| |
System Design
HDL-Based FPGA Development on a Budget
The proper choice of tools and methods puts hardware description language with in nearly everyone's reach.
by Leo Bredehoft
In
these days of expense containment, smaller firms are unable to justify tens of thousands of dollars for FPGA development tools. Managers and engineers at such companies might conclude that without $100,000-plus FPGA HDL (hardware description language) development environments, using an HDL in FPGA design is prohibitively error-prone and labor-intensive.
This is not the case. With a modest tools budget, the designer can build a completely automated development environment with many
efficiencies of more expensive tool sets. It is possible to successfully execute an FPGA design, meeting schedule and performance targets without a huge CAD investment.
Logic synthesis
HDL logic synthesis has a place in most FPGA designs because of its cost savings. HDL designs can be more compact and understandable, and therefore less costly to maintain, modify, debug, and reuse.

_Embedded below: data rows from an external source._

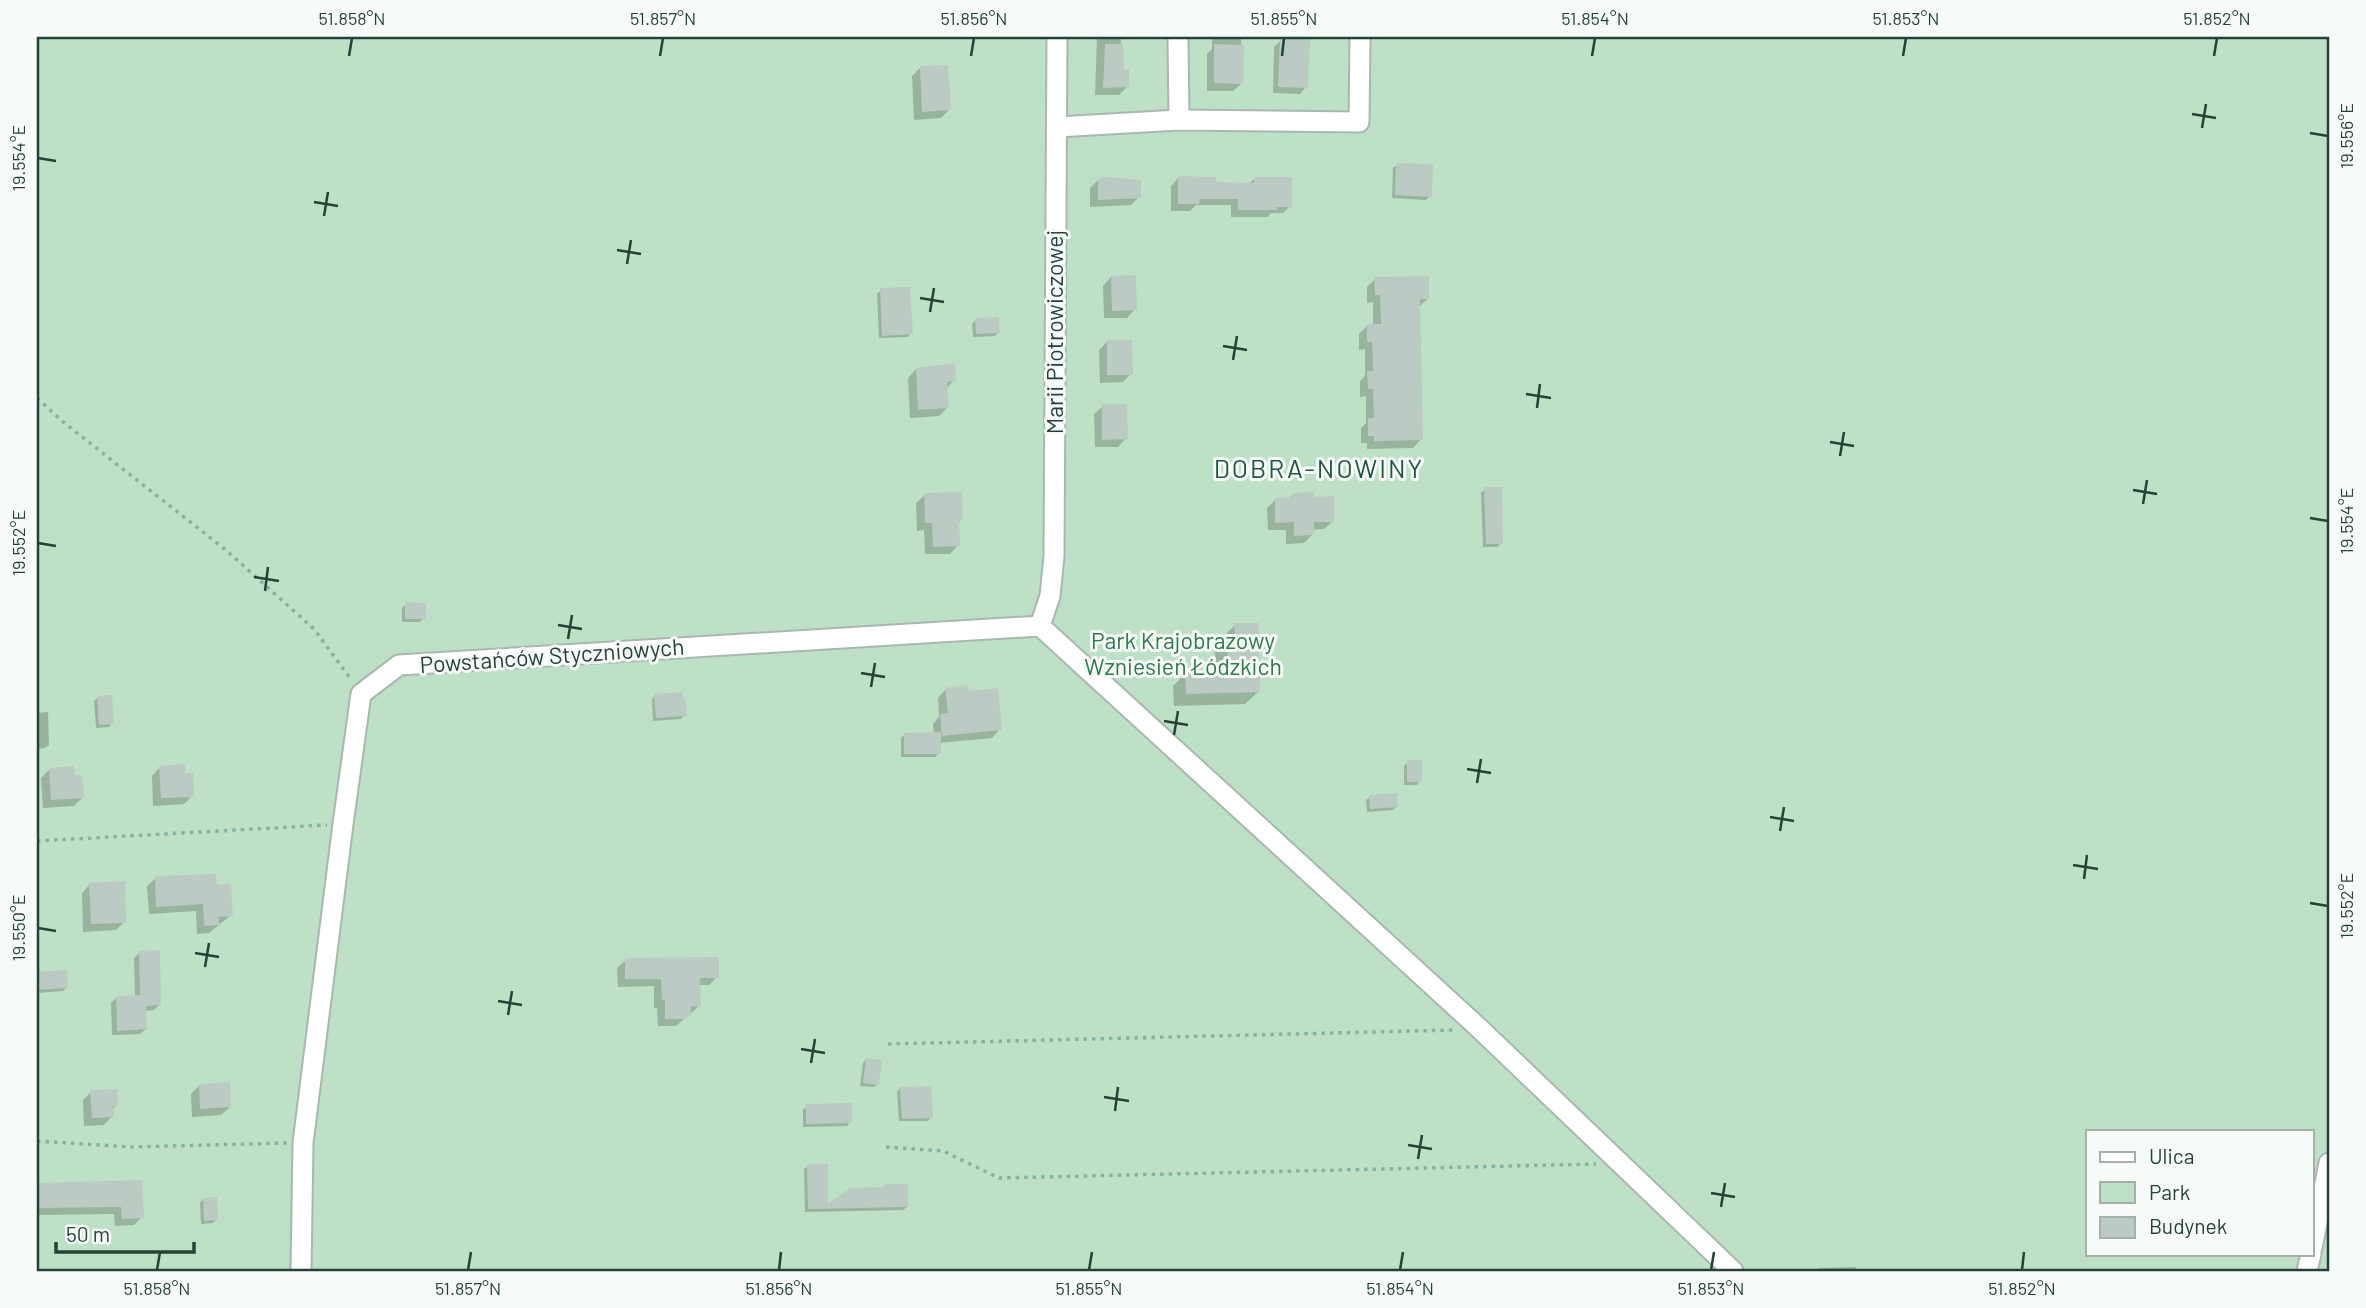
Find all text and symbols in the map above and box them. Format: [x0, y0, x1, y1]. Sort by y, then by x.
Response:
text: 51.858°N [318, 7, 386, 29]
text: 51.857°N [630, 7, 696, 29]
text: 51.856°N [941, 7, 1007, 29]
text: 51.855°N [1251, 7, 1317, 29]
text: 51.854°N [1561, 7, 1629, 29]
text: 51.853°N [1873, 7, 1939, 29]
text: 51.852°N [2183, 7, 2251, 29]
text: 19.556°E [2335, 103, 2357, 169]
text: 19.554°E [7, 125, 29, 191]
street label: Marii Piotrowiczowej [1040, 230, 1068, 434]
district label: DOBRA-NOWINY [1214, 452, 1424, 483]
text: 19.554°E [2335, 488, 2357, 554]
text: 19.552°E [7, 510, 29, 576]
park label: Park Krajobrazowy Wzniesień Łódzkich [1084, 626, 1282, 680]
street label: Powstańców Styczniowych [419, 632, 685, 678]
text: 19.552°E [2335, 873, 2357, 939]
text: 19.550°E [7, 894, 29, 962]
legend [2086, 1130, 2314, 1256]
text: Ulica [2149, 1143, 2194, 1168]
text: Park [2149, 1179, 2190, 1204]
scale bar [56, 1210, 194, 1254]
text: Budynek [2149, 1213, 2227, 1238]
text: 50 m [66, 1221, 110, 1246]
text: 51.858°N [123, 1277, 191, 1299]
text: 51.857°N [435, 1277, 501, 1299]
text: 51.856°N [746, 1277, 812, 1299]
text: 51.855°N [1056, 1277, 1122, 1299]
text: 51.854°N [1366, 1277, 1434, 1299]
text: 51.853°N [1678, 1277, 1744, 1299]
text: 51.852°N [1988, 1277, 2056, 1299]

HDL logic synthesis permits the engineer to trade gate-level development time for
synthesis-tool-generated output which may be slightly slower or slightly larger than gate-level circuits.
An FPGA design may be turned over to a synthesis tool almost entirely, and schematic-level design need be done only in those cases where synthesis output is not sufficient for performance or size reasons. Often, such cases constitute only a tiny part of the overall design.
Partitioning
The FPGA development can be viewed as an eight-step process. (See Figure
1.) In the first step, the user partitions his design into a hierarchy of modules. There are two considerations that affect the partitioning process: elimination of duplication, and portability.
Elimination of duplication leads to the smallest possible HDL model for a design. For instance, if a design contains four identical registered computational elements, or it may be partitioned to contain these elements without a loss of area or speed, the engineer should write a single model for the
elements, then instantiate the model four times, rather than copying the source text for the elements four times and incurring extra maintenance and compilation time penalties.
To ensure portability, partitioning should be done so that vendor-dependent structures, such as I/O pads, are localized and not spread throughout the source files, where they may be difficult to maintain when the design is being ported to a new vendor's part. I/O pads may be specially handled by having a single
source file that invokes all of the internal modules and acts simply as a netlist to connect them to pad macros which are invoked using some gate-level construct, such as structural VHDL[1,2].
Coding
After the partitioning, the engineer codes each module, assigning one source file per module. If a source file is more than 500 lines, the engineer should consider repartitioning it. Large source files make incremental changes painful.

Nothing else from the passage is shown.